Wednesday, August 9, 2017 (Day 98)
Oh, the feeling! The sweet seductive feeling of reclination. Oh, how long it has been, dear Earth, since I have lain myself flat upon you!
I had thought to go further, to journey in to the night. The moon had only just begun to wane away towards its phase of darkness, of newness. These last 5 miles, however, made me question such notions. The weaving of trail, between and up and over and down large boulder piles and fallen trees was both challenging (navigationally and physically), and thoroughly enjoyable. There was something so fun, so exciting, so worthy and satisfactory about it all.
I reconsidered my late start of the previous evening; how I only made it 16 miles by sunrise. I viewed it in a less critical light, now. No wonder it took me so long…it is difficult enough to navigate in sunlight! I recalled getting lost amongst rock piles and turning back for blazes. It all seems so long ago, now.

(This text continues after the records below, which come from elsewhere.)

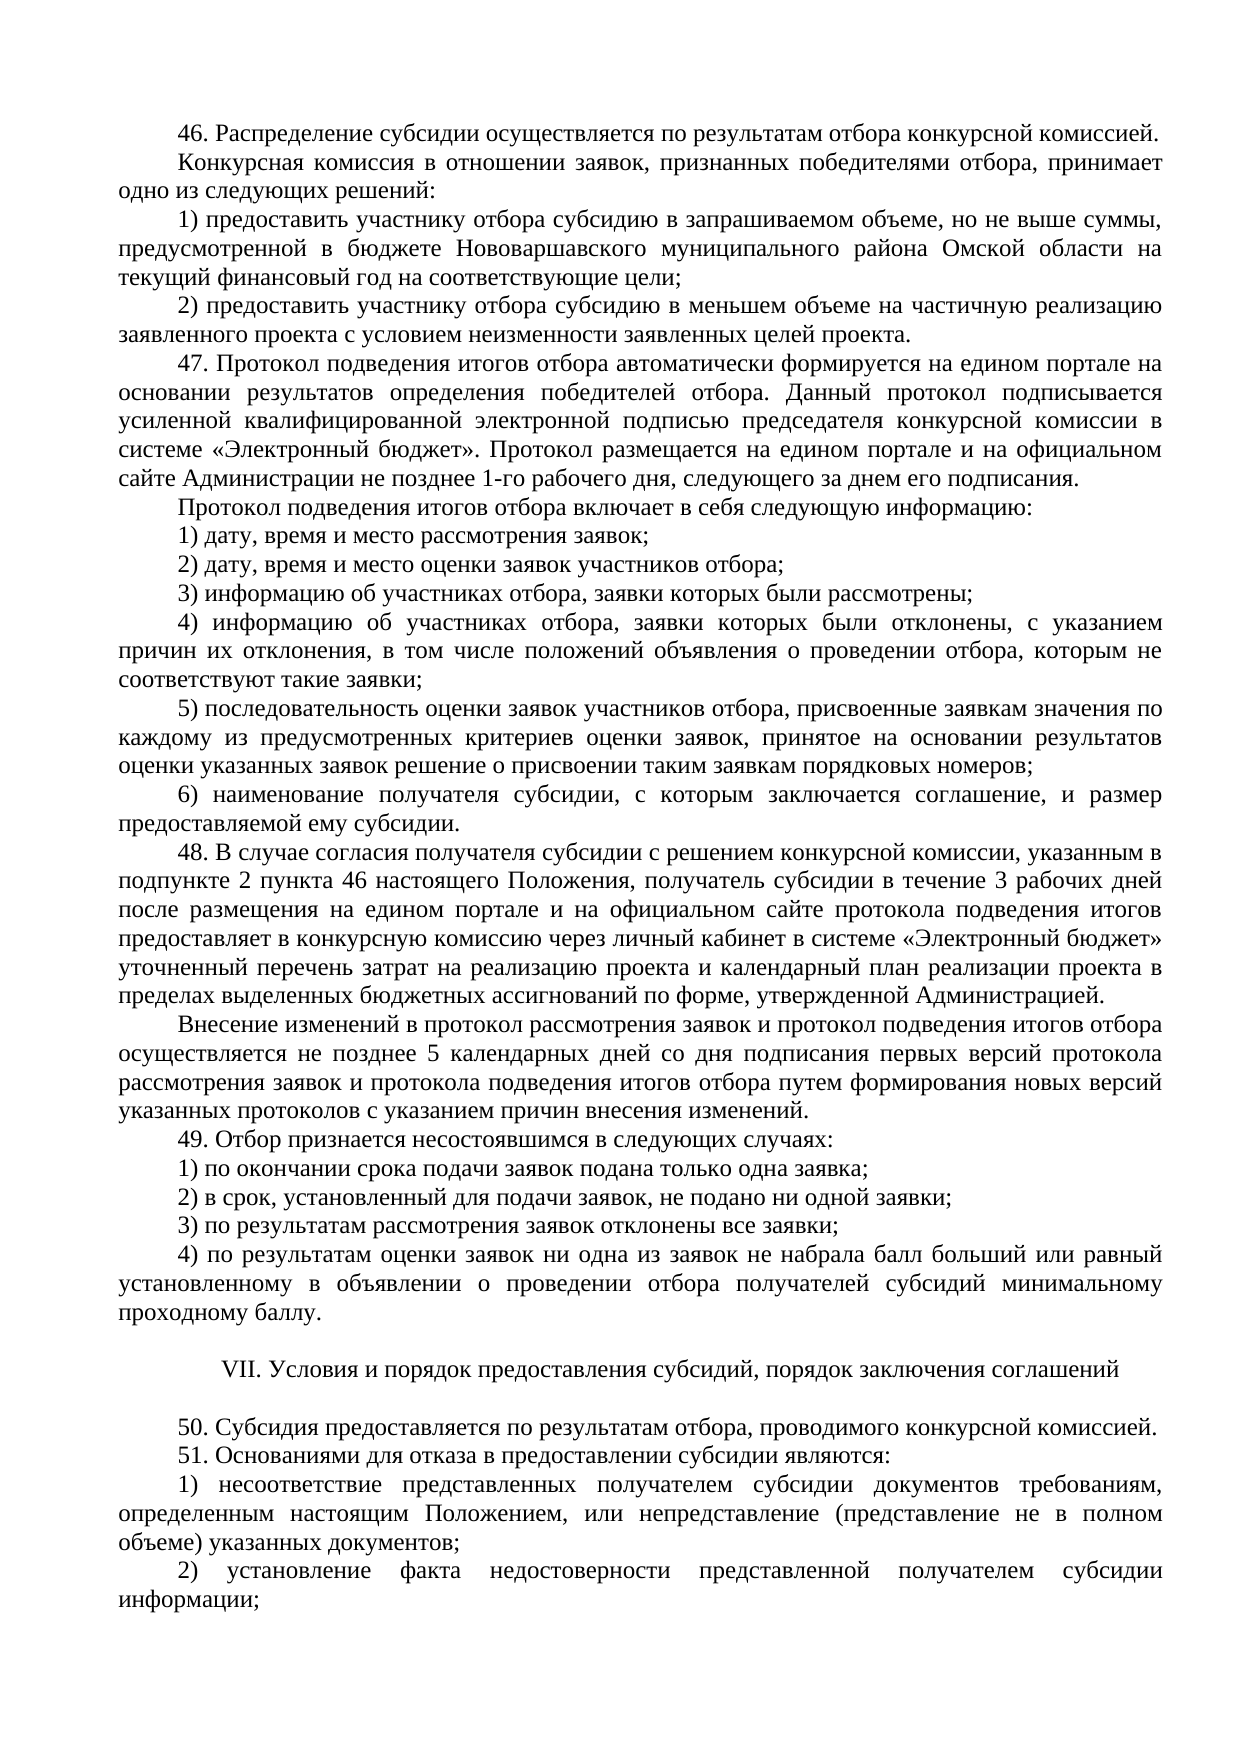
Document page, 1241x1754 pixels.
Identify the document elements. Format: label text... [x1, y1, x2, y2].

text 1) по окончании срока подачи заявок подана только одна заявка; [118, 1153, 1163, 1182]
text 2) дату, время и место оценки заявок участников отбора; [118, 549, 1163, 578]
text 51. Основаниями для отказа в предоставлении субсидии являются: [118, 1441, 1163, 1469]
text VII. Условия и порядок предоставления субсидий, порядок заключения соглашений [118, 1354, 1163, 1383]
text 50. Субсидия предоставляется по результатам отбора, проводимого конкурсной комиссией. [118, 1412, 1163, 1441]
text 3) по результатам рассмотрения заявок отклонены все заявки; [118, 1211, 1163, 1239]
text 4) по результатам оценки заявок ни одна из заявок не набрала балл больший или равный установленному в объявлении о проведении отбора получателей субсидий минимальному проходному баллу. [118, 1239, 1163, 1326]
text 5) последовательность оценки заявок участников отбора, присвоенные заявкам значения по каждому из предусмотренных критериев оценки заявок, принятое на основании результатов оценки указанных заявок решение о присвоении таким заявкам порядковых номеров; [118, 693, 1163, 779]
text Конкурсная комиссия в отношении заявок, признанных победителями отбора, принимает одно из следующих решений: [118, 147, 1163, 204]
text 46. Распределение субсидии осуществляется по результатам отбора конкурсной комиссией. [118, 118, 1163, 147]
text 48. В случае согласия получателя субсидии с решением конкурсной комиссии, указанным в подпункте 2 пункта 46 настоящего Положения, получатель субсидии в течение 3 рабочих дней после размещения на едином портале и на официальном сайте протокола подведения итогов предоставляет в конкурсную комиссию через личный кабинет в системе «Электронный бюджет» уточненный перечень затрат на реализацию проекта и календарный план реализации проекта в пределах выделенных бюджетных ассигнований по форме, утвержденной Администрацией. [118, 837, 1163, 1009]
text 2) предоставить участнику отбора субсидию в меньшем объеме на частичную реализацию заявленного проекта с условием неизменности заявленных целей проекта. [118, 291, 1163, 348]
text Внесение изменений в протокол рассмотрения заявок и протокол подведения итогов отбора осуществляется не позднее 5 календарных дней со дня подписания первых версий протокола рассмотрения заявок и протокола подведения итогов отбора путем формирования новых версий указанных протоколов с указанием причин внесения изменений. [118, 1009, 1163, 1124]
text 2) в срок, установленный для подачи заявок, не подано ни одной заявки; [118, 1182, 1163, 1211]
text 2) установление факта недостоверности представленной получателем субсидии информации; [118, 1556, 1163, 1613]
text 1) несоответствие представленных получателем субсидии документов требованиям, определенным настоящим Положением, или непредставление (представление не в полном объеме) указанных документов; [118, 1469, 1163, 1556]
text 1) предоставить участнику отбора субсидию в запрашиваемом объеме, но не выше суммы, предусмотренной в бюджете Нововаршавского муниципального района Омской области на текущий финансовый год на соответствующие цели; [118, 204, 1163, 291]
text Протокол подведения итогов отбора включает в себя следующую информацию: [118, 492, 1163, 521]
text 4) информацию об участниках отбора, заявки которых были отклонены, с указанием причин их отклонения, в том числе положений объявления о проведении отбора, которым не соответствуют такие заявки; [118, 607, 1163, 693]
text 1) дату, время и место рассмотрения заявок; [118, 521, 1163, 549]
text 3) информацию об участниках отбора, заявки которых были рассмотрены; [118, 578, 1163, 607]
text 47. Протокол подведения итогов отбора автоматически формируется на едином портале на основании результатов определения победителей отбора. Данный протокол подписывается усиленной квалифицированной электронной подписью председателя конкурсной комиссии в системе «Электронный бюджет». Протокол размещается на едином портале и на официальном сайте Администрации не позднее 1-го рабочего дня, следующего за днем его подписания. [118, 348, 1163, 492]
text 6) наименование получателя субсидии, с которым заключается соглашение, и размер предоставляемой ему субсидии. [118, 779, 1163, 837]
text 49. Отбор признается несостоявшимся в следующих случаях: [118, 1124, 1163, 1153]
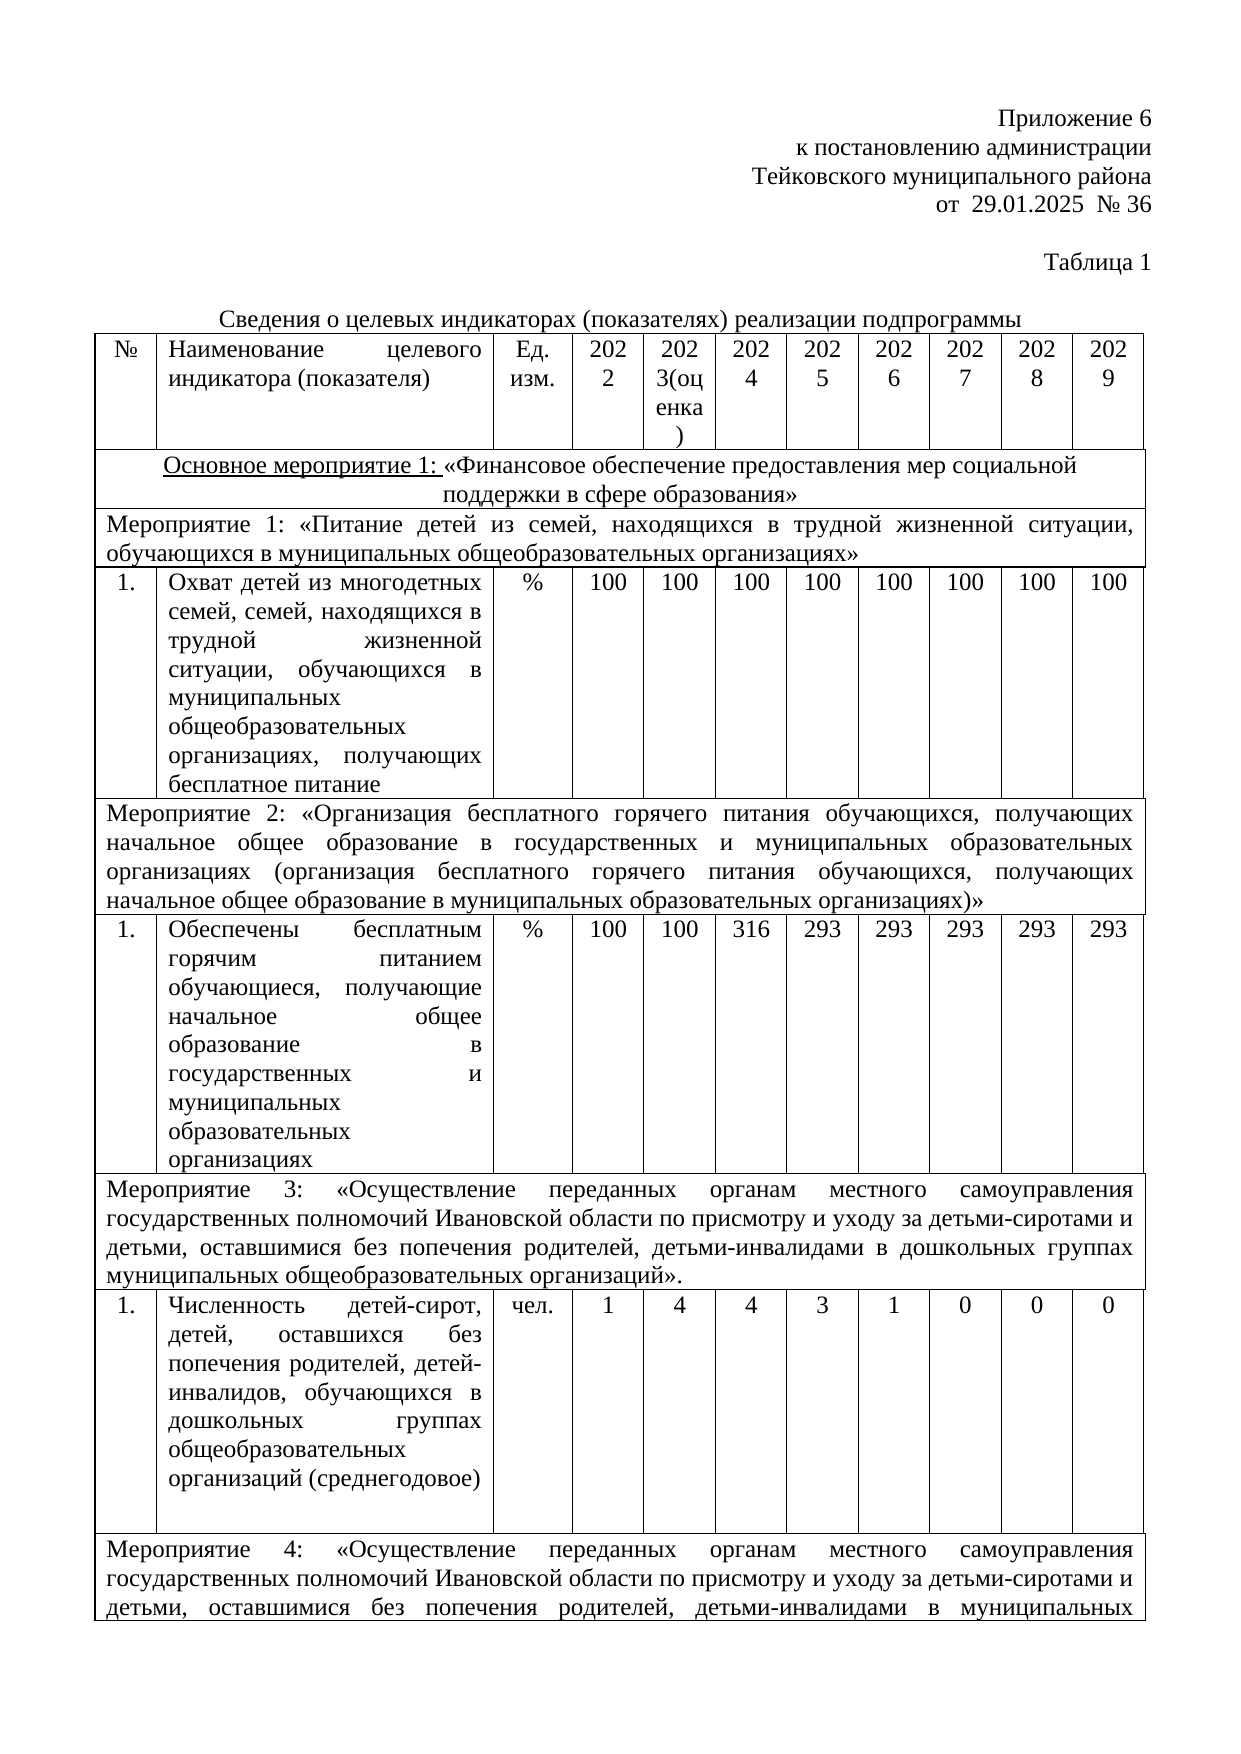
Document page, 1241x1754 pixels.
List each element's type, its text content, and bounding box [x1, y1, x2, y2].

text к постановлению администрации [89, 132, 1152, 161]
table_cell 1 [573, 1290, 643, 1533]
table_cell 293 [930, 915, 1001, 1173]
table_cell 293 [1073, 915, 1143, 1173]
table_cell 100 [859, 568, 929, 797]
table_cell 0 [930, 1290, 1001, 1533]
table_cell 316 [716, 915, 786, 1173]
table_cell Мероприятие 2: «Организация бесплатного горячего питания обучающихся, получающих начальное общее образование в государственных и муниципальных образовательных организациях (организация бесплатного горячего питания обучающихся, получающих начальное общее образование в муниципальных образовательных организациях)» [96, 799, 1145, 913]
table_cell 1. [96, 1290, 156, 1533]
table_cell % [494, 915, 572, 1173]
table_cell Мероприятие 1: «Питание детей из семей, находящихся в трудной жизненной ситуации, обучающихся в муниципальных общеобразовательных организациях» [96, 509, 1145, 566]
table_cell 1. [96, 915, 156, 1173]
table_cell Численность детей-сирот, детей, оставшихся без попечения родителей, детей-инвалидов, обучающихся в дошкольных группах общеобразовательных организаций (среднегодовое) [157, 1290, 493, 1533]
table_cell 3 [787, 1290, 858, 1533]
table_header № [96, 334, 156, 449]
table_cell 0 [1002, 1290, 1072, 1533]
table_cell Обеспечены бесплатным горячим питанием обучающиеся, получающие начальное общее образование в государственных и муниципальных образовательных организациях [157, 915, 493, 1173]
text Приложение 6 [89, 103, 1152, 132]
table_cell 0 [1073, 1290, 1143, 1533]
table_cell 1 [859, 1290, 929, 1533]
table_cell 4 [644, 1290, 715, 1533]
table_header Наименование целевого индикатора (показателя) [157, 334, 493, 449]
table_cell 100 [573, 568, 643, 797]
table_cell 100 [573, 915, 643, 1173]
table_cell 1. [96, 568, 156, 797]
text Таблица 1 [89, 247, 1152, 276]
text Сведения о целевых индикаторах (показателях) реализации подпрограммы [89, 304, 1152, 333]
text от 29.01.2025 № 36 [89, 189, 1152, 218]
table_header 2022 [573, 334, 643, 449]
table_header 2024 [716, 334, 786, 449]
table_cell 100 [787, 568, 858, 797]
table_cell 100 [930, 568, 1001, 797]
table_header Ед. изм. [494, 334, 572, 449]
table_cell 293 [859, 915, 929, 1173]
text Тейковского муниципального района [89, 161, 1152, 189]
table_cell Мероприятие 3: «Осуществление переданных органам местного самоуправления государственных полномочий Ивановской области по присмотру и уходу за детьми-сиротами и детьми, оставшимися без попечения родителей, детьми-инвалидами в дошкольных группах муниципальных общеобразовательных организаций». [96, 1174, 1145, 1289]
table_cell 293 [1002, 915, 1072, 1173]
table_cell Охват детей из многодетных семей, семей, находящихся в трудной жизненной ситуации, обучающихся в муниципальных общеобразовательных организациях, получающих бесплатное питание [157, 568, 493, 797]
table_cell 100 [644, 915, 715, 1173]
table_cell 100 [1002, 568, 1072, 797]
table_header 2027 [930, 334, 1001, 449]
table_cell чел. [494, 1290, 572, 1533]
table_header 2029 [1073, 334, 1143, 449]
table_header 2028 [1002, 334, 1072, 449]
table_cell % [494, 568, 572, 797]
table_header 2025 [787, 334, 858, 449]
table_cell 100 [1073, 568, 1143, 797]
table_header 2023(оценка) [644, 334, 715, 449]
table_cell 100 [716, 568, 786, 797]
table_cell 293 [787, 915, 858, 1173]
table_cell 100 [644, 568, 715, 797]
table_header 2026 [859, 334, 929, 449]
table_cell 4 [716, 1290, 786, 1533]
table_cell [96, 1534, 1145, 1620]
table_cell Основное мероприятие 1: «Финансовое обеспечение предоставления мер социальной поддержки в сфере образования» [96, 450, 1145, 508]
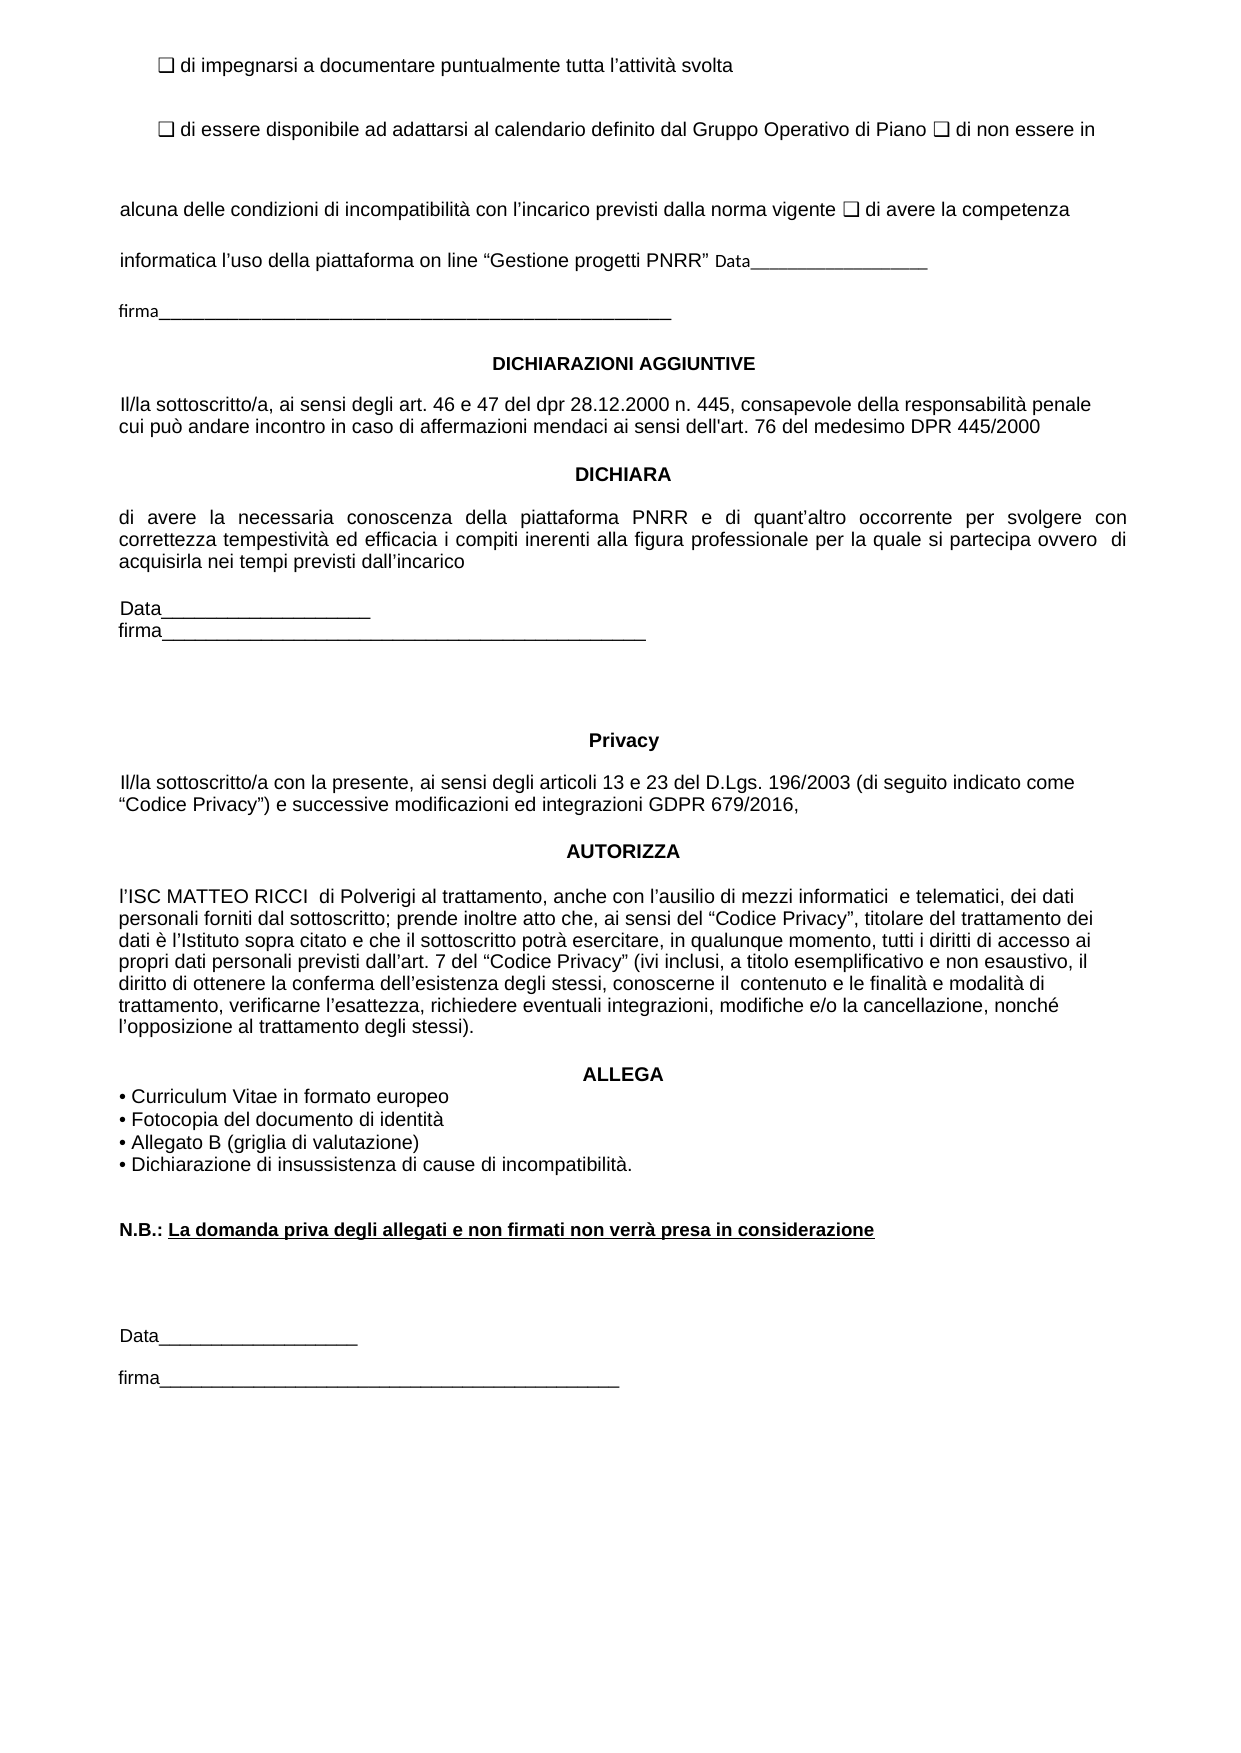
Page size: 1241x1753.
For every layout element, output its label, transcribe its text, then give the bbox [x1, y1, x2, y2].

text Data___________________ [119, 1325, 1128, 1347]
text di avere la necessaria conoscenza della piattaforma PNRR e di quant’altro occorrente per svolgere con correttezza tempestività ed efficacia i compiti inerenti alla figura professionale per la quale si partecipa ovvero di acquisirla nei tempi previsti dall’incarico [118, 507, 1128, 572]
text Il/la sottoscritto/a con la presente, ai sensi degli articoli 13 e 23 del D.Lgs. 196/2003 (di seguito indicato come “Codice Privacy”) e successive modificazioni ed integrazioni GDPR 679/2016, [119, 772, 1127, 816]
text • Allegato B (griglia di valutazione) [119, 1131, 1128, 1153]
text DICHIARAZIONI AGGIUNTIVE [119, 353, 1128, 374]
text • Dichiarazione di insussistenza di cause di incompatibilità. [119, 1153, 1128, 1176]
text ALLEGA [118, 1062, 1128, 1085]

I travelled in to Greenwood Lake Village this morning. I took the steep .09 Village Vista Trail to get there. As I completed the descent in to the village, I was overcome by a strange yet pleasurable scent. Then I observed what appeared to be very large piles of cedar chips engaged in what seemed to be a light burning process(?). Fragrant smoke stretched and loomed out from select corner piles of charred black edges. Curious. How very curious.
A kind local took an interest in me and my journey. He spoke of how he had housed hikers for a night in his home, and had received Christmas cards from them every year for seven years thereafter. He asked if I needed anything. If only I had travelled further to get there! I would have loved to stay with him and shower and do laundry and get to know him and get a feel for this little village. He was a sweet older man with a hint of knowing in his eye and a certain quirk that I have come to identify as the East Coast Variety.
I climbed back up the trail.
I crossed NY 17A and crossed the rocky Eastern Pinnacles.
The area was very dry. The sources that were running, were often unappealing or swampy. I was very thankful to come across a water cache just before crossing East Mombasha Road.
I filled up with water, crossed the road, and travelled a short distance before coming to a nice flat spot. There, I removed my pack, unfurled my ground tarp, then my mat, then my body; all against the cool, solid, beckoning silence and stillness of the ever moving Earth.